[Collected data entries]
= Beginning of Section =
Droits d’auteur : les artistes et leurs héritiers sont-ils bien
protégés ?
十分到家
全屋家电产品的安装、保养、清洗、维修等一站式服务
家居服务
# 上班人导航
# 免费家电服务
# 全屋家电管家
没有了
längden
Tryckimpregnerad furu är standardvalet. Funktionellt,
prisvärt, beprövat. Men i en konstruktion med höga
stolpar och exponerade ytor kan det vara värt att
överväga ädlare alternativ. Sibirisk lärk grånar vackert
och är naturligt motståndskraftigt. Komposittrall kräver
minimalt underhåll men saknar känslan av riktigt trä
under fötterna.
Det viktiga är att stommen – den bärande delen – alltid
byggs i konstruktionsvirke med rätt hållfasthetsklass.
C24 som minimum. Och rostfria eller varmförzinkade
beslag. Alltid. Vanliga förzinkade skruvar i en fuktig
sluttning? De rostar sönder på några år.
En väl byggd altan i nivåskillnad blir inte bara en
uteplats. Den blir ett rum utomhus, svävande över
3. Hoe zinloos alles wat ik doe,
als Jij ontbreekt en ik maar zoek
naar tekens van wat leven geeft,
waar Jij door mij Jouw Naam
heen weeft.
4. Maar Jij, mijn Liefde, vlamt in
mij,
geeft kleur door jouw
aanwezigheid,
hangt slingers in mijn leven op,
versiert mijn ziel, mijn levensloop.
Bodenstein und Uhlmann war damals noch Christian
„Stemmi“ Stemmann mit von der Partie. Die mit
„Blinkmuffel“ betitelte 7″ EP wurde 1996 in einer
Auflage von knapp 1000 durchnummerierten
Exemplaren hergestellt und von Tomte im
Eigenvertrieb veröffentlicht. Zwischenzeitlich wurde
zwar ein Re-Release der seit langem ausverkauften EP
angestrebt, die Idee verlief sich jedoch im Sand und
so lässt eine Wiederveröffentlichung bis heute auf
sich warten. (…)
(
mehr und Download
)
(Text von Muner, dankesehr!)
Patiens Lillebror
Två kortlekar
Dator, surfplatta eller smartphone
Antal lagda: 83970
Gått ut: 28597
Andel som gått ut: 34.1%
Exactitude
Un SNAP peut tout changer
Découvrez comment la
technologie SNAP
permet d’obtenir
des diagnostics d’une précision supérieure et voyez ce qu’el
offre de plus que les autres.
= End of Section =
§ Assignment: Every line of the records containing the word "geeft" must appear in the answer.

§ Expected answer:
naar tekens van wat leven geeft,
geeft kleur door jouw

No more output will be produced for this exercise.